Traveling abroad this fall feels like an indirect political statement. No matter where I end up — be it a bustling train in London or a quaint pub in Budapest — the first thing I am asked is, “what are you going to do if Trump wins?” It’s a fair question, but one that I don’t believe should necessarily define my identity as an American abroad. From an outsider’s perspective, the 2016 election cycle probably looks more like a never-ending Saturday Night Live sketch than a serious political endeavor. However, I’m not sure this is an event that should be made into a joke — this could be one of the most important presidential elections of our recent history.
Like so many of my classmates currently studying abroad, this is the first presidential election during which I am eligible to vote. In this year in particular, being an informed voter is crucial. I am not one to take this responsibility lightly, especially when the choice is between electing a trailblazing, eloquent politician with years of experience or a questionable businessman who spews hatred the same way a broken fire hydrant sprays a city block with water. Maintaining a keen sense of political awareness is a lofty request of students, as our time and minds are so often preoccupied. Being a student abroad makes the weight of this social pressure to be informed feel even heavier than usual.
It’s difficult to stay on top of the election cycle from a Twitter feed that runs five hours ahead and a television that doesn’t stream American cable news channels. The media climate in the United Kingdom was jarring at first, simply because it was so much more calm than what we are all used to seeing in the States. News programs in London, from what I’ve seen in my two months here, are far less in-your-face about the stories they present. There is no 24-hour network covering breaking stories and counting down to the next big campaign stump speech, at least not on the tiny TV in my flat. I don’t have access to the same streaming services I typically use at home, so I can’t stay updated on shows like “Last Week Tonight” or the “Daily Show.” My day is halfway over by the time The Skimm pops up in my email inbox, making me realize the newsletter is arguably less fun to read anywhere other than in your bed as soon as you wake up in the morning. Apart from coming across the occasional YouTube clip from a late night show or scrolling through a shared article on Facebook, I often have to go out of my way to find informative coverage on major issues. I’m still deciding whether or not this is a blessing or a curse; the break from constant political jargon is a relief, but at the same time, being cut off from information specific to the US at such a heightened time is slightly nerve-wracking.
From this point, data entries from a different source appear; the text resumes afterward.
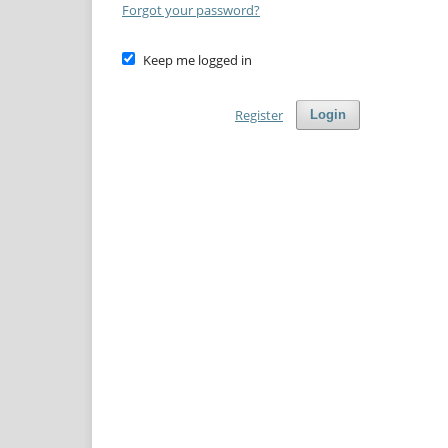
Forgot your password?
Keep me logged in
Register
Login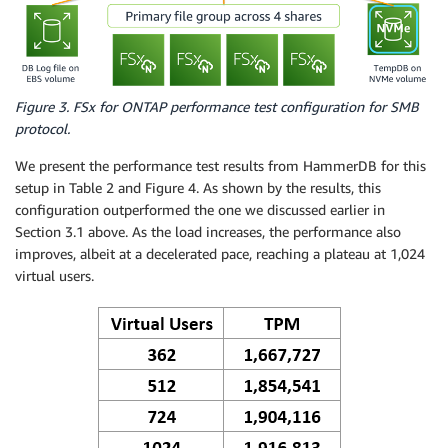
Figure 3. FSx for ONTAP performance test configuration for SMB
protocol.
We present the performance test results from HammerDB for this
setup in Table 2 and Figure 4. As shown by the results, this
configuration outperformed the one we discussed earlier in
Section 3.1 above. As the load increases, the performance also
improves, albeit at a decelerated pace, reaching a plateau at 1,024
virtual users.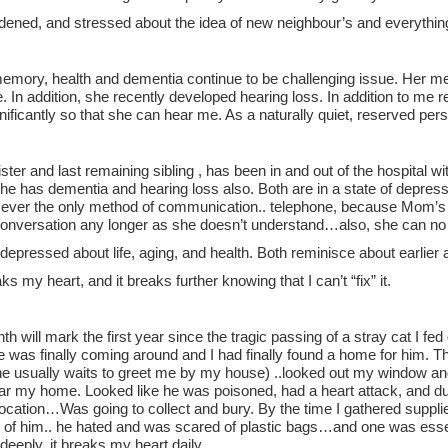
dened, and stressed about the idea of new neighbour’s and everythin
mory, health and dementia continue to be challenging issue. Her mem
e. In addition, she recently developed hearing loss. In addition to me r
nificantly so that she can hear me. As a naturally quiet, reserved pers
ter and last remaining sibling , has been in and out of the hospital w
e has dementia and hearing loss also. Both are in a state of depressi
sever the only method of communication.. telephone, because Mom’s s
 conversation any longer as she doesn’t understand…also, she can no 
depressed about life, aging, and health. Both reminisce about earlie
ks my heart, and it breaks further knowing that I can’t “fix” it.
h will mark the first year since the tragic passing of a stray cat I fed 
e was finally coming around and I had finally found a home for him. 
e usually waits to greet me by my house) ..looked out my window and 
ear my home. Looked like he was poisoned, had a heart attack, and d
location…Was going to collect and bury. By the time I gathered suppl
 of him.. he hated and was scared of plastic bags…and one was essent
deeply..it breaks my heart daily.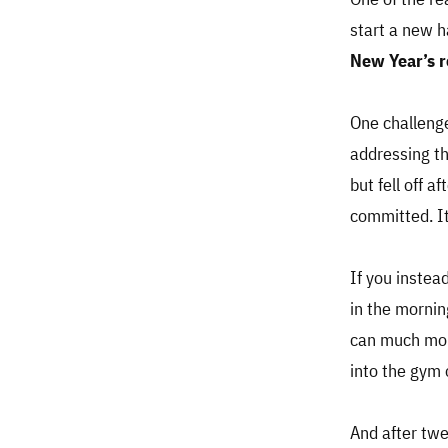
start a new h
New Year’s r
One challenge
addressing th
but fell off a
committed. It
If you instead
in the mornin
can much more
into the gym o
And after twe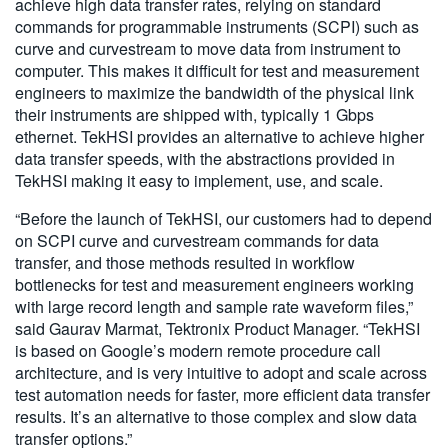
achieve high data transfer rates, relying on standard
commands for programmable instruments (SCPI) such as
curve and curvestream to move data from instrument to
computer. This makes it difficult for test and measurement
engineers to maximize the bandwidth of the physical link
their instruments are shipped with, typically 1 Gbps
ethernet. TekHSI provides an alternative to achieve higher
data transfer speeds, with the abstractions provided in
TekHSI making it easy to implement, use, and scale.
“Before the launch of TekHSI, our customers had to depend
on SCPI curve and curvestream commands for data
transfer, and those methods resulted in workflow
bottlenecks for test and measurement engineers working
with large record length and sample rate waveform files,”
said Gaurav Marmat, Tektronix Product Manager. “TekHSI
is based on Google’s modern remote procedure call
architecture, and is very intuitive to adopt and scale across
test automation needs for faster, more efficient data transfer
results. It’s an alternative to those complex and slow data
transfer options.”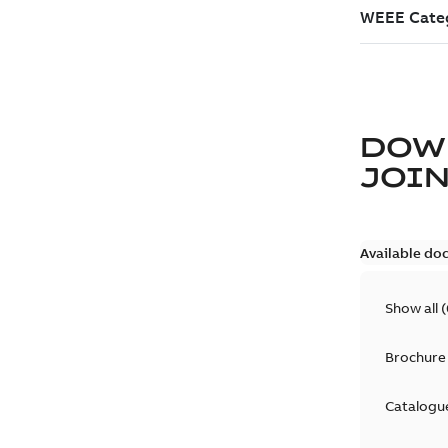
DOW
JOIN
Available do
Show all
(
Brochure
Catalogu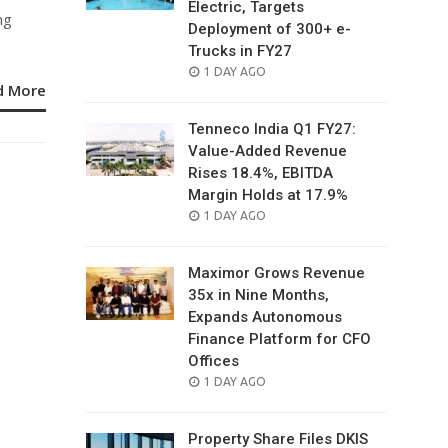
Electric, Targets
ng
Deployment of 300+ e-
Trucks in FY27
POSTED
1 DAY AGO
d More
ON
Tenneco India Q1 FY27:
Value-Added Revenue
Rises 18.4%, EBITDA
Margin Holds at 17.9%
POSTED
1 DAY AGO
ON
Maximor Grows Revenue
35x in Nine Months,
Expands Autonomous
Finance Platform for CFO
Offices
POSTED
1 DAY AGO
ON
Property Share Files DKIS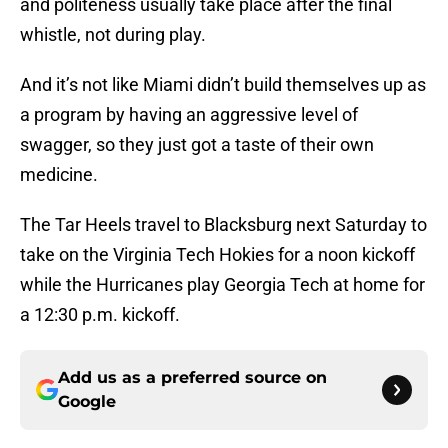
and politeness usually take place after the final
whistle, not during play.
And it’s not like Miami didn’t build themselves up as
a program by having an aggressive level of
swagger, so they just got a taste of their own
medicine.
The Tar Heels travel to Blacksburg next Saturday to
take on the Virginia Tech Hokies for a noon kickoff
while the Hurricanes play Georgia Tech at home for
a 12:30 p.m. kickoff.
Add us as a preferred source on
Google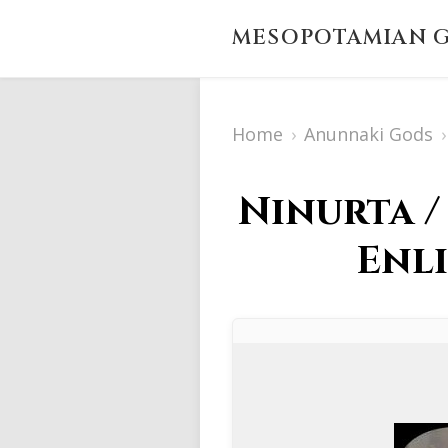
MESOPOTAMIAN G
Home
›
Anunnaki Gods
›
Ninurta /
Enli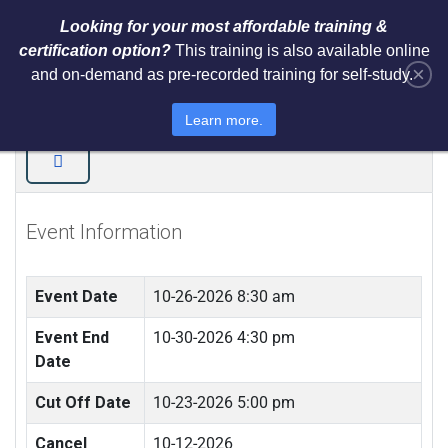
Looking for your most affordable training &
certification option?
This training is also available online
×
and on-demand as pre-recorded training for self-study.
ISO 22301 Business Continuity
(BCM) Training (LIVE IN JAMAICA)
Learn more.
Event Information
Event Date
10-26-2026 8:30 am
Event End
10-30-2026 4:30 pm
Date
Cut Off Date
10-23-2026 5:00 pm
Cancel
10-12-2026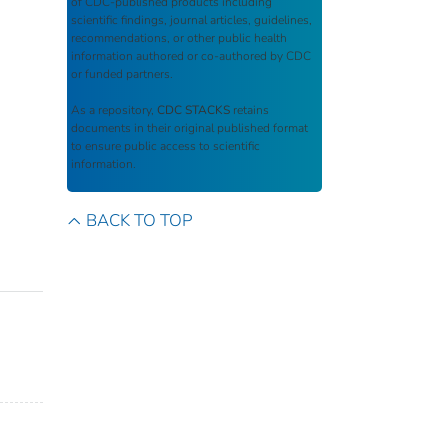
of CDC-published products including
scientific findings, journal articles, guidelines,
recommendations, or other public health
information authored or co-authored by CDC
or funded partners.
As a repository,
CDC STACKS
retains
documents in their original published format
to ensure public access to scientific
information.
BACK TO TOP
Being across the Atlantic on Election Day will be a strange feeling. I am involved in the process, yet simultaneously, so removed from it. In fact, I probably won’t even be awake when the results are finalized. Even though I witness the election from such a distanced perspective, its significance is not diminished to me whatsoever. I know exactly how important it is that we use our right to vote. I know that my vote counts for something, no matter what people say about the election being rigged (because it is factually proven to not be so). Sending my absentee ballot back home to Connecticut was an exciting moment in my brief political life. Even though I spent four pounds on an envelope and a priority mail stamp, I knew it was worth it because it meant my voice would be heard.
Sure, our system isn’t perfect, and sure, our candidates aren’t perfect either. But as one of my friends in high school said, you can’t complain about the results if you don’t participate in the election. That piece of advice could go a long way in post-Brexit England, where the voters who only took the time to Google ‘what is the EU’ after the polls had closed are now realizing the weight of their decisions. There are a lot of ways America could do better by its voters, but I’m proud to be able to vote in this milestone of an election, even if it’s from an ocean away.